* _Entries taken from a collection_
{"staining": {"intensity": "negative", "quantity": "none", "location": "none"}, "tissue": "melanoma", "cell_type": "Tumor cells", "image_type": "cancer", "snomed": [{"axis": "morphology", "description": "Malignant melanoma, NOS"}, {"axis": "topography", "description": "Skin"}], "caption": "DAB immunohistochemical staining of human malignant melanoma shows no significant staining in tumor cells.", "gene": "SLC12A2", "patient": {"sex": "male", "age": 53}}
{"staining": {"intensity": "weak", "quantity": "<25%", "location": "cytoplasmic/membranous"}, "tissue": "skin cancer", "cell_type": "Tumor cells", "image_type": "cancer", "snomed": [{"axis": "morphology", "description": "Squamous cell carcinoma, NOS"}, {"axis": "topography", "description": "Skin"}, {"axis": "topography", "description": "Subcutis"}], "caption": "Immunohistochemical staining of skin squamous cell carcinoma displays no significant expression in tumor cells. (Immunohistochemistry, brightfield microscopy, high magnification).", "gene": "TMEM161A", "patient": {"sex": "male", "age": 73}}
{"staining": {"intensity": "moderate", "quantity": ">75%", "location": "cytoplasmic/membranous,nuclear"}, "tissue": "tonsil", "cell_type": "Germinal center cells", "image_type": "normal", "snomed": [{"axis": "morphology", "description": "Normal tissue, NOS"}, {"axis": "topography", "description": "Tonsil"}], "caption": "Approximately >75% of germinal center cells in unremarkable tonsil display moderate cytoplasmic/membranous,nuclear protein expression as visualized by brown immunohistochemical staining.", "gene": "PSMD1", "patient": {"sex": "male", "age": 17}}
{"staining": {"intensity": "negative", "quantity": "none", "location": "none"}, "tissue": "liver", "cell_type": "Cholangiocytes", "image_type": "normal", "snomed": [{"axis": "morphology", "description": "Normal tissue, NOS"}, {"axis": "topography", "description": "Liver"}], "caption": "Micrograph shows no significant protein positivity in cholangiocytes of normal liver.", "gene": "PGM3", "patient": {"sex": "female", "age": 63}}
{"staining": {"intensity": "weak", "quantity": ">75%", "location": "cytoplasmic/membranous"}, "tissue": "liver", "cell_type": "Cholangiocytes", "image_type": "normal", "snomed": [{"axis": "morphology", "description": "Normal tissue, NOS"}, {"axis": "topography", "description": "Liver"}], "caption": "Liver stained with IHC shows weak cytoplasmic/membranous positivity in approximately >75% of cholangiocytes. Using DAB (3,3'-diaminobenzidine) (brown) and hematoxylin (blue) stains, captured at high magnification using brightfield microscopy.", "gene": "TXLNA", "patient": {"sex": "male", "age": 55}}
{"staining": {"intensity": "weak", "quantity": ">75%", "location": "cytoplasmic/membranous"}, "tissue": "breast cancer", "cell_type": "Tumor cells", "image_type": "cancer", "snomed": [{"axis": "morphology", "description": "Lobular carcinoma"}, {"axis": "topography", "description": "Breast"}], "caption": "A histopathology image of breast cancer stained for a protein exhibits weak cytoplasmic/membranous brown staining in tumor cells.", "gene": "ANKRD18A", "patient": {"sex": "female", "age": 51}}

* _PROMPT_
All of the entries above should be written out verbatim.

* _SOLVED PROBLEM_
{"staining": {"intensity": "negative", "quantity": "none", "location": "none"}, "tissue": "melanoma", "cell_type": "Tumor cells", "image_type": "cancer", "snomed": [{"axis": "morphology", "description": "Malignant melanoma, NOS"}, {"axis": "topography", "description": "Skin"}], "caption": "DAB immunohistochemical staining of human malignant melanoma shows no significant staining in tumor cells.", "gene": "SLC12A2", "patient": {"sex": "male", "age": 53}}
{"staining": {"intensity": "weak", "quantity": "<25%", "location": "cytoplasmic/membranous"}, "tissue": "skin cancer", "cell_type": "Tumor cells", "image_type": "cancer", "snomed": [{"axis": "morphology", "description": "Squamous cell carcinoma, NOS"}, {"axis": "topography", "description": "Skin"}, {"axis": "topography", "description": "Subcutis"}], "caption": "Immunohistochemical staining of skin squamous cell carcinoma displays no significant expression in tumor cells. (Immunohistochemistry, brightfield microscopy, high magnification).", "gene": "TMEM161A", "patient": {"sex": "male", "age": 73}}
{"staining": {"intensity": "moderate", "quantity": ">75%", "location": "cytoplasmic/membranous,nuclear"}, "tissue": "tonsil", "cell_type": "Germinal center cells", "image_type": "normal", "snomed": [{"axis": "morphology", "description": "Normal tissue, NOS"}, {"axis": "topography", "description": "Tonsil"}], "caption": "Approximately >75% of germinal center cells in unremarkable tonsil display moderate cytoplasmic/membranous,nuclear protein expression as visualized by brown immunohistochemical staining.", "gene": "PSMD1", "patient": {"sex": "male", "age": 17}}
{"staining": {"intensity": "negative", "quantity": "none", "location": "none"}, "tissue": "liver", "cell_type": "Cholangiocytes", "image_type": "normal", "snomed": [{"axis": "morphology", "description": "Normal tissue, NOS"}, {"axis": "topography", "description": "Liver"}], "caption": "Micrograph shows no significant protein positivity in cholangiocytes of normal liver.", "gene": "PGM3", "patient": {"sex": "female", "age": 63}}
{"staining": {"intensity": "weak", "quantity": ">75%", "location": "cytoplasmic/membranous"}, "tissue": "liver", "cell_type": "Cholangiocytes", "image_type": "normal", "snomed": [{"axis": "morphology", "description": "Normal tissue, NOS"}, {"axis": "topography", "description": "Liver"}], "caption": "Liver stained with IHC shows weak cytoplasmic/membranous positivity in approximately >75% of cholangiocytes. Using DAB (3,3'-diaminobenzidine) (brown) and hematoxylin (blue) stains, captured at high magnification using brightfield microscopy.", "gene": "TXLNA", "patient": {"sex": "male", "age": 55}}
{"staining": {"intensity": "weak", "quantity": ">75%", "location": "cytoplasmic/membranous"}, "tissue": "breast cancer", "cell_type": "Tumor cells", "image_type": "cancer", "snomed": [{"axis": "morphology", "description": "Lobular carcinoma"}, {"axis": "topography", "description": "Breast"}], "caption": "A histopathology image of breast cancer stained for a protein exhibits weak cytoplasmic/membranous brown staining in tumor cells.", "gene": "ANKRD18A", "patient": {"sex": "female", "age": 51}}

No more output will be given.